====== Data extracts

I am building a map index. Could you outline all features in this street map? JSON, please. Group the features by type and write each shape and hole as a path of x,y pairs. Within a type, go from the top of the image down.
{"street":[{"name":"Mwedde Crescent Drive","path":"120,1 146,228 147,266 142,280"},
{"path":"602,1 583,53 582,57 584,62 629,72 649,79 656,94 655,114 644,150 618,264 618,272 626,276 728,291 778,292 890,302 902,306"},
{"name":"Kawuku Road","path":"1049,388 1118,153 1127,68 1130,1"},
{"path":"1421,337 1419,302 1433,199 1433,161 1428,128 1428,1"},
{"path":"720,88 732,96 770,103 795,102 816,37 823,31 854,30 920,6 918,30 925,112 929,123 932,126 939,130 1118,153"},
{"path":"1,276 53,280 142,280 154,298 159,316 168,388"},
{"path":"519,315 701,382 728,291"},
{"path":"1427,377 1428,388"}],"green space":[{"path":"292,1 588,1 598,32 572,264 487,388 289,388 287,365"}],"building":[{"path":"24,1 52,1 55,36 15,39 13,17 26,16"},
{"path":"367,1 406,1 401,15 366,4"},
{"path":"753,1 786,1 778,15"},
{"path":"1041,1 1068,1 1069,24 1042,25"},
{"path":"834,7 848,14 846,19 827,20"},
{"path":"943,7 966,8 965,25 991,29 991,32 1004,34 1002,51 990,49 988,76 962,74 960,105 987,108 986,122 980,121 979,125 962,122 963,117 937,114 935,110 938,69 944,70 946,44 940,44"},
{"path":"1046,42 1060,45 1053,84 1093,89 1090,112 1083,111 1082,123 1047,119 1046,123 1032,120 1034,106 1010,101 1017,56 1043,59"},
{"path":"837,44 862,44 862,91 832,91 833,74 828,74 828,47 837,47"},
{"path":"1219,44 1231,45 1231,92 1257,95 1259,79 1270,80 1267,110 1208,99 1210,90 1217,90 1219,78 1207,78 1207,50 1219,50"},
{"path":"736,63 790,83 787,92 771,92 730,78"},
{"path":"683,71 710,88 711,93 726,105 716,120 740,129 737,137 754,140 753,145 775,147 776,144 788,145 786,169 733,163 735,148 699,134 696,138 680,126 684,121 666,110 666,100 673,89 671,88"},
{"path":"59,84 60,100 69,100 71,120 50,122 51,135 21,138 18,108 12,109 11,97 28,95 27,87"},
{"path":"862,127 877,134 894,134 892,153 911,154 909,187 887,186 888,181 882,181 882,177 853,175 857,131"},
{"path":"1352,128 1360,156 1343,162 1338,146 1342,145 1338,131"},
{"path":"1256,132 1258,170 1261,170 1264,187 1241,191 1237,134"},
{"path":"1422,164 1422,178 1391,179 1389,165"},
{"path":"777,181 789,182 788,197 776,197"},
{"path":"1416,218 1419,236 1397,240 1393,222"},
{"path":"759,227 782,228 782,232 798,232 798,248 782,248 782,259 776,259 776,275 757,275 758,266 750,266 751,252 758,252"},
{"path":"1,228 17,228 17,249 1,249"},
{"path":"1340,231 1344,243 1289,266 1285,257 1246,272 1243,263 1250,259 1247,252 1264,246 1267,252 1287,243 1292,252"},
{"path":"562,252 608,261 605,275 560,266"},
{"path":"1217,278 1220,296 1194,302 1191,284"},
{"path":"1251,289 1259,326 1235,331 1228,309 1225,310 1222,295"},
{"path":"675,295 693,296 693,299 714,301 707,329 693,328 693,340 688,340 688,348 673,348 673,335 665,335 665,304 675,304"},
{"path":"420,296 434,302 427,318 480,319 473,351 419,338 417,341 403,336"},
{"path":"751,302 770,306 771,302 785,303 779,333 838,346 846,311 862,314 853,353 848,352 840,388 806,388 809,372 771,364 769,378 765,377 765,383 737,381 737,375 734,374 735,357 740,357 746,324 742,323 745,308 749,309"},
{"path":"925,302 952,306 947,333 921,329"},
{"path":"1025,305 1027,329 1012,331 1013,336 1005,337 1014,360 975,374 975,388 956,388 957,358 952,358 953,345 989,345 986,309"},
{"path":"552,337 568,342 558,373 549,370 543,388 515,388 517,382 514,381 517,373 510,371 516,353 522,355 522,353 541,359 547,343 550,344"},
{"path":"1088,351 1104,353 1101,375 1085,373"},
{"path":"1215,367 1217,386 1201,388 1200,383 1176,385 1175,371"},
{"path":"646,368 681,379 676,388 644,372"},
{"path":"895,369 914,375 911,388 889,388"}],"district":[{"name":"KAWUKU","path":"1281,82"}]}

============

**About this exercise:** Verbatim reproduction of the entries is required.

**Result:**
I am building a map index. Could you outline all features in this street map? JSON, please. Group the features by type and write each shape and hole as a path of x,y pairs. Within a type, go from the top of the image down.
{"street":[{"name":"Mwedde Crescent Drive","path":"120,1 146,228 147,266 142,280"},
{"path":"602,1 583,53 582,57 584,62 629,72 649,79 656,94 655,114 644,150 618,264 618,272 626,276 728,291 778,292 890,302 902,306"},
{"name":"Kawuku Road","path":"1049,388 1118,153 1127,68 1130,1"},
{"path":"1421,337 1419,302 1433,199 1433,161 1428,128 1428,1"},
{"path":"720,88 732,96 770,103 795,102 816,37 823,31 854,30 920,6 918,30 925,112 929,123 932,126 939,130 1118,153"},
{"path":"1,276 53,280 142,280 154,298 159,316 168,388"},
{"path":"519,315 701,382 728,291"},
{"path":"1427,377 1428,388"}],"green space":[{"path":"292,1 588,1 598,32 572,264 487,388 289,388 287,365"}],"building":[{"path":"24,1 52,1 55,36 15,39 13,17 26,16"},
{"path":"367,1 406,1 401,15 366,4"},
{"path":"753,1 786,1 778,15"},
{"path":"1041,1 1068,1 1069,24 1042,25"},
{"path":"834,7 848,14 846,19 827,20"},
{"path":"943,7 966,8 965,25 991,29 991,32 1004,34 1002,51 990,49 988,76 962,74 960,105 987,108 986,122 980,121 979,125 962,122 963,117 937,114 935,110 938,69 944,70 946,44 940,44"},
{"path":"1046,42 1060,45 1053,84 1093,89 1090,112 1083,111 1082,123 1047,119 1046,123 1032,120 1034,106 1010,101 1017,56 1043,59"},
{"path":"837,44 862,44 862,91 832,91 833,74 828,74 828,47 837,47"},
{"path":"1219,44 1231,45 1231,92 1257,95 1259,79 1270,80 1267,110 1208,99 1210,90 1217,90 1219,78 1207,78 1207,50 1219,50"},
{"path":"736,63 790,83 787,92 771,92 730,78"},
{"path":"683,71 710,88 711,93 726,105 716,120 740,129 737,137 754,140 753,145 775,147 776,144 788,145 786,169 733,163 735,148 699,134 696,138 680,126 684,121 666,110 666,100 673,89 671,88"},
{"path":"59,84 60,100 69,100 71,120 50,122 51,135 21,138 18,108 12,109 11,97 28,95 27,87"},
{"path":"862,127 877,134 894,134 892,153 911,154 909,187 887,186 888,181 882,181 882,177 853,175 857,131"},
{"path":"1352,128 1360,156 1343,162 1338,146 1342,145 1338,131"},
{"path":"1256,132 1258,170 1261,170 1264,187 1241,191 1237,134"},
{"path":"1422,164 1422,178 1391,179 1389,165"},
{"path":"777,181 789,182 788,197 776,197"},
{"path":"1416,218 1419,236 1397,240 1393,222"},
{"path":"759,227 782,228 782,232 798,232 798,248 782,248 782,259 776,259 776,275 757,275 758,266 750,266 751,252 758,252"},
{"path":"1,228 17,228 17,249 1,249"},
{"path":"1340,231 1344,243 1289,266 1285,257 1246,272 1243,263 1250,259 1247,252 1264,246 1267,252 1287,243 1292,252"},
{"path":"562,252 608,261 605,275 560,266"},
{"path":"1217,278 1220,296 1194,302 1191,284"},
{"path":"1251,289 1259,326 1235,331 1228,309 1225,310 1222,295"},
{"path":"675,295 693,296 693,299 714,301 707,329 693,328 693,340 688,340 688,348 673,348 673,335 665,335 665,304 675,304"},
{"path":"420,296 434,302 427,318 480,319 473,351 419,338 417,341 403,336"},
{"path":"751,302 770,306 771,302 785,303 779,333 838,346 846,311 862,314 853,353 848,352 840,388 806,388 809,372 771,364 769,378 765,377 765,383 737,381 737,375 734,374 735,357 740,357 746,324 742,323 745,308 749,309"},
{"path":"925,302 952,306 947,333 921,329"},
{"path":"1025,305 1027,329 1012,331 1013,336 1005,337 1014,360 975,374 975,388 956,388 957,358 952,358 953,345 989,345 986,309"},
{"path":"552,337 568,342 558,373 549,370 543,388 515,388 517,382 514,381 517,373 510,371 516,353 522,355 522,353 541,359 547,343 550,344"},
{"path":"1088,351 1104,353 1101,375 1085,373"},
{"path":"1215,367 1217,386 1201,388 1200,383 1176,385 1175,371"},
{"path":"646,368 681,379 676,388 644,372"},
{"path":"895,369 914,375 911,388 889,388"}],"district":[{"name":"KAWUKU","path":"1281,82"}]}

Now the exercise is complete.